# Creating a Victorian Criminal mastermind an Emperor of Crime



## lwhitehead (Sep 3, 2015)

Hi as you know Steampunk setting is quite popular right now, Lady Mechanika comic is the one I want to crossover with. 


What I need help with is creating an original British City which is crossover with Manchester, London, and Liverpool. 

My Emperor of Crime who has an IQ of 250, is based on Profesor M, Stickleback, and others


Why he turned to crime it's simple his Father was working poor, but saved enough money to send him away for proper education but that's were he learned about the fact no matter how smart or talented he was he would rise high due to his background,


LW


----------



## lwhitehead (Sep 23, 2015)

Folks I still need help with this setting it does have protential for Steampunk as well, like Lady Mechanika.


LW


----------



## Riis Marshall (Sep 24, 2015)

Hello L

Your Profesor M, Stickleback character sounds a lot like Doyle's Professor Morarity.
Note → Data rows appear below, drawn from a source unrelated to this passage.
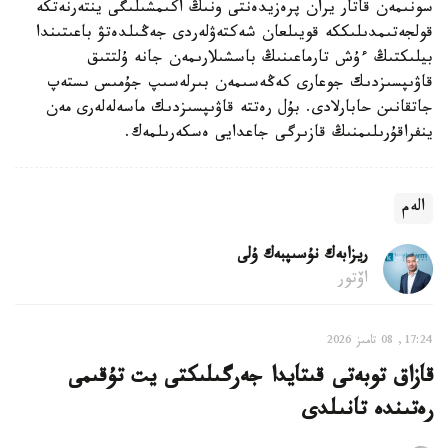
سونىمەن قاتار يران پرەزيدەنتى ونىڭ اكىمشىلىگى ينتەرنەتكە
قولجەتىمدىلىككە قويىلعان شەكتەۋلەردى جەڭىلدەتۋ باعىتىندا
بيلىكتىڭ ءۇش تارماعىنىڭ باسشىلارىمەن جانە ۇلتتىق
قاۋىپسىزدىك جوعارى كەڭەسىمەن بىرلەسىپ جۇمىس ىستەپ
جاتقانىن حابارلادى. بۇل رەتتە قاۋىپسىزدىك ماسەلەلەرى مەن
ينفراقۇرىلىمنىڭ قازىرگى جاعدايى ەسكەرىلمەك.
الەم
ريزابەك نۇسىپبەك ۇلى
اۆتور
17:24, 08 تامىز 2026
قازاق توبەتى قىتايدا جەرگىلىكتى يت تۇقىمى
رەتىندە تانىلدى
There's absolutely nothing wrong with basing your character or plot on something that's gone before but I reckon you're going to have to be truly creative to keep him from looking like a Sherlock Holmes clone.
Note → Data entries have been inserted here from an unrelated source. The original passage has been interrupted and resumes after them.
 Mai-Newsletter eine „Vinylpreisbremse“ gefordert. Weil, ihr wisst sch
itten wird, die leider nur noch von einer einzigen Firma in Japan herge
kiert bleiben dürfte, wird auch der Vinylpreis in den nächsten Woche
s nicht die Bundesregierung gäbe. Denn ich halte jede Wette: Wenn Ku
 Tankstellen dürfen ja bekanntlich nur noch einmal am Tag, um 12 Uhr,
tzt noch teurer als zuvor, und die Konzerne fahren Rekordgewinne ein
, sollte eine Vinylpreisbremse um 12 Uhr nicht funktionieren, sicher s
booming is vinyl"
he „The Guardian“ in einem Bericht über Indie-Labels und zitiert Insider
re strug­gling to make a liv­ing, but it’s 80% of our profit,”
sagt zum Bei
All the best with your writing.

Warmest regards
Riis


----------



## Olly Buckle (Sep 24, 2015)

Here is a twist for you, people are always on about 'organised crime'. Your criminal may have the brainpower and the education, but his minions will be ordinary criminals, the sort who are a bit thick and have few or no morals, leaving him dealing with 'disorganised crime'. His organising and educating of the criminal class turns them into better people, still not good, but changed enough to cause conflict.  Just a thought. 
It is hard to tell what you are looking for, there are plenty of sources you can research British cities, have you decided on a suitable crime?


----------



## lwhitehead (May 22, 2016)

He is more like Emperor of the Night type of Criminal, he operates a huge network providing Fences for the low level criminals, controlling street level gangs that answer to him Woe to any Criminal who doesn't give him proper respect and cut of there loot.


LW


----------